• _JOB_
After locating the line that contains "las excavaciones." in the records below, write out exactly that line and each line after it through the one that contains "de taludes es", and nothing else.

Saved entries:
◆ ◆ ◆ ◆ ◆ ◆ ◆

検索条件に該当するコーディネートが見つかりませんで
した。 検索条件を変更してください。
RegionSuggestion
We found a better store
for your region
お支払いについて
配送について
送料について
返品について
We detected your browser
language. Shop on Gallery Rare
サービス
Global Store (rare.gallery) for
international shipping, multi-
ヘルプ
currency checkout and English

◆ ◆ ◆ ◆ ◆ ◆ ◆

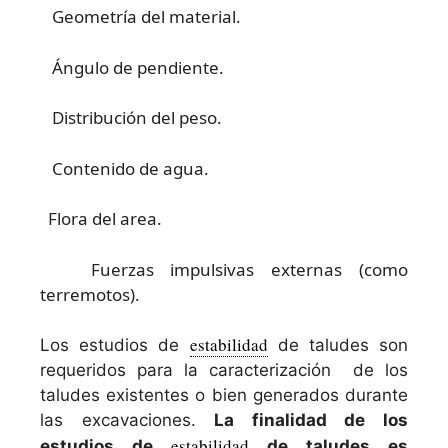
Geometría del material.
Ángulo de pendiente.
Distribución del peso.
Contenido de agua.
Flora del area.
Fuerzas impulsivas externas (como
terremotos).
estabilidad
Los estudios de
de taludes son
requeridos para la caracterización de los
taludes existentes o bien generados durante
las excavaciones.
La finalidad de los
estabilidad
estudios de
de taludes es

◆ ◆ ◆ ◆ ◆ ◆ ◆

• _REPLY_
las excavaciones.
La finalidad de los
estabilidad
estudios de
de taludes es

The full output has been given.